Your objective. Which lines of the listing hold the string "Search"? Show each of them.

Material provided.
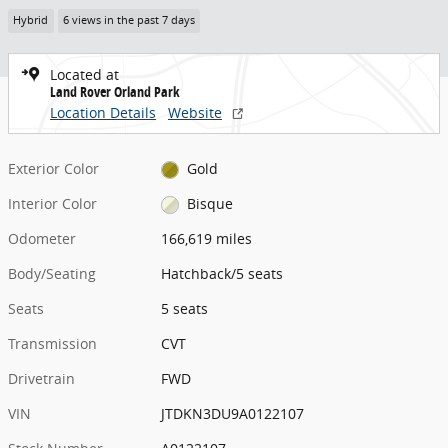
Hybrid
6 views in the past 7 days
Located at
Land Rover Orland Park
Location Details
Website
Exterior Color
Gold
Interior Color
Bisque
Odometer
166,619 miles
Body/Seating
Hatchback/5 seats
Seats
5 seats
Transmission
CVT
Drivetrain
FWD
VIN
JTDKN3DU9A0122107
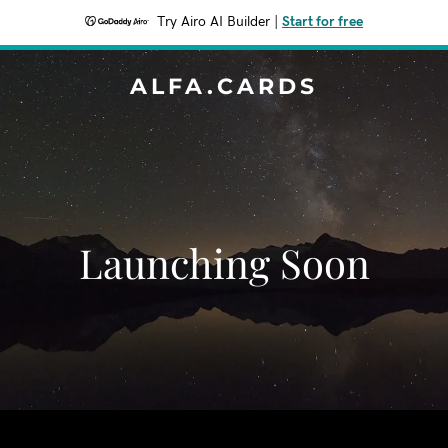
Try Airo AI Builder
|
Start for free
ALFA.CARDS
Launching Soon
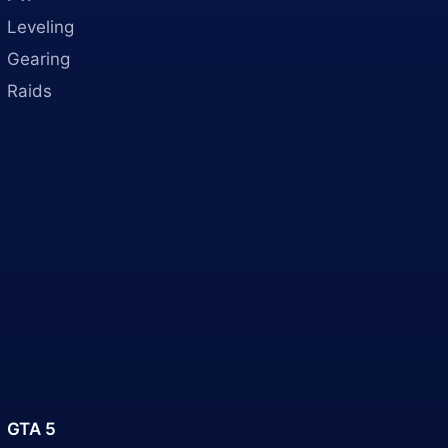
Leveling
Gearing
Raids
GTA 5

...

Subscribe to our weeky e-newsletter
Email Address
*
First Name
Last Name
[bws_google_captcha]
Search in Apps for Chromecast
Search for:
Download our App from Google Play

Task result.
Search in Apps for Chromecast
Search for:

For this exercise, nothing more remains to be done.